Your instructions:
Some lines hold the string "information". Copy all of them from the material that follows.

Records shown:
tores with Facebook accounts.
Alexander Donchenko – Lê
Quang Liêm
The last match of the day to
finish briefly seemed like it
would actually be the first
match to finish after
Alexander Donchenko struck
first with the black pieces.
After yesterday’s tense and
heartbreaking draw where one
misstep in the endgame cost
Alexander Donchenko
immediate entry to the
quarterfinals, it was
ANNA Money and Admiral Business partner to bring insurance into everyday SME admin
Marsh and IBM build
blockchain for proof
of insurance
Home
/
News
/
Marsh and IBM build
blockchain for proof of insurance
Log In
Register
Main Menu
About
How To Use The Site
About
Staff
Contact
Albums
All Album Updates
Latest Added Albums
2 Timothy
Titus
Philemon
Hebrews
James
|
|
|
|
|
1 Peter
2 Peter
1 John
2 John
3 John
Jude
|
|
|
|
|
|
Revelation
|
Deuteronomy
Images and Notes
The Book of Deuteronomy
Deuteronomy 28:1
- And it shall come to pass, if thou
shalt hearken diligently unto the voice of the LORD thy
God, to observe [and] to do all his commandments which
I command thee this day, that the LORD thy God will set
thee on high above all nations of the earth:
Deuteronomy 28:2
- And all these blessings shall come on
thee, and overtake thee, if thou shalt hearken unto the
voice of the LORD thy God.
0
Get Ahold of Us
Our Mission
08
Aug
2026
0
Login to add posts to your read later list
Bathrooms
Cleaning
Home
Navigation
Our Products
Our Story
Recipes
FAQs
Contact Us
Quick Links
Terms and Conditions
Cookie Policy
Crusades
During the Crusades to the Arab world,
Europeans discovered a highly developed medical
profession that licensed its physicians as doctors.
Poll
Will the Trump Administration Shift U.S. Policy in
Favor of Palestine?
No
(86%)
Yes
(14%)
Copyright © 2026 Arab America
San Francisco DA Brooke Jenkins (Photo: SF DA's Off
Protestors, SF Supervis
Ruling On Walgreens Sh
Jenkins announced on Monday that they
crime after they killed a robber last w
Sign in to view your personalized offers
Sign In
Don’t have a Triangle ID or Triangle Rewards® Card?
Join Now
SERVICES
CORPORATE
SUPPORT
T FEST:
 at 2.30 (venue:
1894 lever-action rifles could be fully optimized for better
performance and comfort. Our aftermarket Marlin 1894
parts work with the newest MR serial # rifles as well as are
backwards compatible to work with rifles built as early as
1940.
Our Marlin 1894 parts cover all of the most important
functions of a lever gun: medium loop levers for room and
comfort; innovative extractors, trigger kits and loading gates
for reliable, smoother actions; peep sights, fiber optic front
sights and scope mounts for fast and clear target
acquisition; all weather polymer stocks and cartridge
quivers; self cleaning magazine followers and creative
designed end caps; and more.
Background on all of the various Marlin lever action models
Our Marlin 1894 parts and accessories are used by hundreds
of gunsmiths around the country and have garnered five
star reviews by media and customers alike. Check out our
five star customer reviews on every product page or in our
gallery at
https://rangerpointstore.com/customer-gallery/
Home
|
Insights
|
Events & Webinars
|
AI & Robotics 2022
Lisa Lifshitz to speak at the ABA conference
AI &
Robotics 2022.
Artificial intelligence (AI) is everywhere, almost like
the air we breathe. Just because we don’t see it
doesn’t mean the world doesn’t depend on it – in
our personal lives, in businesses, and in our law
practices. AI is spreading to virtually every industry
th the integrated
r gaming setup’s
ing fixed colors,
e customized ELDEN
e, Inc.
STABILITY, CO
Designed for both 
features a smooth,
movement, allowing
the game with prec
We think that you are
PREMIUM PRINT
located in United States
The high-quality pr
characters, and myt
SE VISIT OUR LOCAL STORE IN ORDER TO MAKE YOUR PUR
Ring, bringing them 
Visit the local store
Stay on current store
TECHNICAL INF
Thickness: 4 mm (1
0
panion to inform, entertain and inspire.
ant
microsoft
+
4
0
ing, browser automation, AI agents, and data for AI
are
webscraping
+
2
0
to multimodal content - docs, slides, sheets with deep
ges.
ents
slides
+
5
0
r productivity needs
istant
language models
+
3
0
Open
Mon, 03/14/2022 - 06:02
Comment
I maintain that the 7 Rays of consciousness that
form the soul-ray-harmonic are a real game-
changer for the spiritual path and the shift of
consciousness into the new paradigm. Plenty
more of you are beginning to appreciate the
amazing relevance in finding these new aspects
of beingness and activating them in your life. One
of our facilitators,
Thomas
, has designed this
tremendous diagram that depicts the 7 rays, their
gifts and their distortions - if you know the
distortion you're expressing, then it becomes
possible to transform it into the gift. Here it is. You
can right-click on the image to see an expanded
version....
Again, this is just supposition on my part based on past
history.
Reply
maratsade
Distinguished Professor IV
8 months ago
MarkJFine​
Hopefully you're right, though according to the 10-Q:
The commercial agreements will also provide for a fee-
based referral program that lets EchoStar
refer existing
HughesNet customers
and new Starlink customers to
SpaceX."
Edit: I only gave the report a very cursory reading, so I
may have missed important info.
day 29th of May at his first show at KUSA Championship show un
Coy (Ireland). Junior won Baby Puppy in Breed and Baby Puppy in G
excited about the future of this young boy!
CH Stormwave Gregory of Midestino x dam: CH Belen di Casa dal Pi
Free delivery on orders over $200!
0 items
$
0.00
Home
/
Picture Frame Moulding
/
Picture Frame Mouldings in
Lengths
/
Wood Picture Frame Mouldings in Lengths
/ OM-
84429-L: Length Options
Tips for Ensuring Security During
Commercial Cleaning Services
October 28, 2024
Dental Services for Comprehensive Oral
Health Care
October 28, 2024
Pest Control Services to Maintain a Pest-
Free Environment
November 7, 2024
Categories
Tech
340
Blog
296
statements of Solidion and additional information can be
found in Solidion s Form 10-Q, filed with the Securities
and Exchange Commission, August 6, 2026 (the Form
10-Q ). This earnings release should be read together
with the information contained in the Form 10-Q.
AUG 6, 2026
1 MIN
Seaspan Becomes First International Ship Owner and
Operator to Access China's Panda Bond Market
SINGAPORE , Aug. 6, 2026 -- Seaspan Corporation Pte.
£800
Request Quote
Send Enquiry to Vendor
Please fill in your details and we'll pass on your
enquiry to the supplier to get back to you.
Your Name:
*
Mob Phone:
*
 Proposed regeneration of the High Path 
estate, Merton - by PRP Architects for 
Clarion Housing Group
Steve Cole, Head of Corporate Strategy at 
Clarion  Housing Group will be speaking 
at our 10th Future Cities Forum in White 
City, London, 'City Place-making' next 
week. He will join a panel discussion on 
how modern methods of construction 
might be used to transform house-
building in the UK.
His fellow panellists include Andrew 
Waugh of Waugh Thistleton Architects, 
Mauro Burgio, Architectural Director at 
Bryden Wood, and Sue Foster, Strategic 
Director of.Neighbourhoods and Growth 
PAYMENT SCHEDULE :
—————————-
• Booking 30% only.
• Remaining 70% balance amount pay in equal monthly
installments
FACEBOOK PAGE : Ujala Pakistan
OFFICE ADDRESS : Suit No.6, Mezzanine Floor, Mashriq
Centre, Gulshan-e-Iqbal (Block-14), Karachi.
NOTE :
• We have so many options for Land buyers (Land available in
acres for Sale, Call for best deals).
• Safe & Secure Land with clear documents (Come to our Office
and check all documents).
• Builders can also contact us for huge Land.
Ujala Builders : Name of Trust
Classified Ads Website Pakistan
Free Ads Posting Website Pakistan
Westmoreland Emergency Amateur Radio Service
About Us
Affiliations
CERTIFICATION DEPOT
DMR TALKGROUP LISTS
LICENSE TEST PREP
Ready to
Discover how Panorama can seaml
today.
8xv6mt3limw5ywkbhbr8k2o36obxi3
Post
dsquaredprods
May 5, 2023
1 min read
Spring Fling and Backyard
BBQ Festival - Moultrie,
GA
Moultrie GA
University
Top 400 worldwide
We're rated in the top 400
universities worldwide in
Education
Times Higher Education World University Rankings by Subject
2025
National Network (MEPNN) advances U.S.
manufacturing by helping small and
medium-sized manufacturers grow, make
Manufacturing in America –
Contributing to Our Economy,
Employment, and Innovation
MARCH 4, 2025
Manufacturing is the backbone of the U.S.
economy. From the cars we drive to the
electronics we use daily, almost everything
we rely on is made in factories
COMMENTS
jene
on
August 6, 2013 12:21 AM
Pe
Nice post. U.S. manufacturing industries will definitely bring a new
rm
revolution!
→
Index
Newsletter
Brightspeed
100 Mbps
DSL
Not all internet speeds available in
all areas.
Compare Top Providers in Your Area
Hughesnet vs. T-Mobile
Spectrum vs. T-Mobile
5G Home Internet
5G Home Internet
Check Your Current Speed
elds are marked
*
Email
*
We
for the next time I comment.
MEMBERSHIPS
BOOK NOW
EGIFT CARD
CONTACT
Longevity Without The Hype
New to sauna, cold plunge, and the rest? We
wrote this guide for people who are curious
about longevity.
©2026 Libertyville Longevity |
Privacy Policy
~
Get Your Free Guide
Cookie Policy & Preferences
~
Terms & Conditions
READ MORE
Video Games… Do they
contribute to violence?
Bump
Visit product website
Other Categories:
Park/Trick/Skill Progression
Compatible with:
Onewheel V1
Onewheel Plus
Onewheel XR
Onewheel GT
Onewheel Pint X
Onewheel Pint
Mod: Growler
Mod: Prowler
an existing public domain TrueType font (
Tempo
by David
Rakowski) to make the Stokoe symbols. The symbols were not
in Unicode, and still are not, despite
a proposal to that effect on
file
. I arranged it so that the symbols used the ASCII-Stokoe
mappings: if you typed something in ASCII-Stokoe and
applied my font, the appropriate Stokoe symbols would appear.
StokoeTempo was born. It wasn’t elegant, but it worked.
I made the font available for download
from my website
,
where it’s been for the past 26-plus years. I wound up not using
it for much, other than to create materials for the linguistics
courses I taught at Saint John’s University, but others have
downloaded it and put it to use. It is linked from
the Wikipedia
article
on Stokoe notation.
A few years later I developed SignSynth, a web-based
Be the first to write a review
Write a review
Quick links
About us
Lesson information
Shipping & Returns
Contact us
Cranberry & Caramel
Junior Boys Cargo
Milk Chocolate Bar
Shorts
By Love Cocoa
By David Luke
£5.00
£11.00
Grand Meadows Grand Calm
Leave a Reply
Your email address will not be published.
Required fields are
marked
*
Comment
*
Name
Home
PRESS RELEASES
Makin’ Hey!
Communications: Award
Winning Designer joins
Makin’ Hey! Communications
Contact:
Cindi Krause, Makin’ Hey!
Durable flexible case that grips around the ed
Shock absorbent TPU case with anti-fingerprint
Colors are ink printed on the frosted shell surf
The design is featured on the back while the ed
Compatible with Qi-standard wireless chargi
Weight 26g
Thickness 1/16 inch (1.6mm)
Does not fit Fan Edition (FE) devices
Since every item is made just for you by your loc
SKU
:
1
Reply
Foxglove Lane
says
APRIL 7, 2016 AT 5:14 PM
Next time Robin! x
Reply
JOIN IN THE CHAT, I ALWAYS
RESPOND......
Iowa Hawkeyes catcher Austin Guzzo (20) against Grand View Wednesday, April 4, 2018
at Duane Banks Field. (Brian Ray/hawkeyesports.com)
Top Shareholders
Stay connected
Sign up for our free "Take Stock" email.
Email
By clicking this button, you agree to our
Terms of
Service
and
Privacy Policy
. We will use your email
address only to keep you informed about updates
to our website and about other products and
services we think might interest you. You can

Completed task:
statements of Solidion and additional information can be
with the information contained in the Form 10-Q.
Lesson information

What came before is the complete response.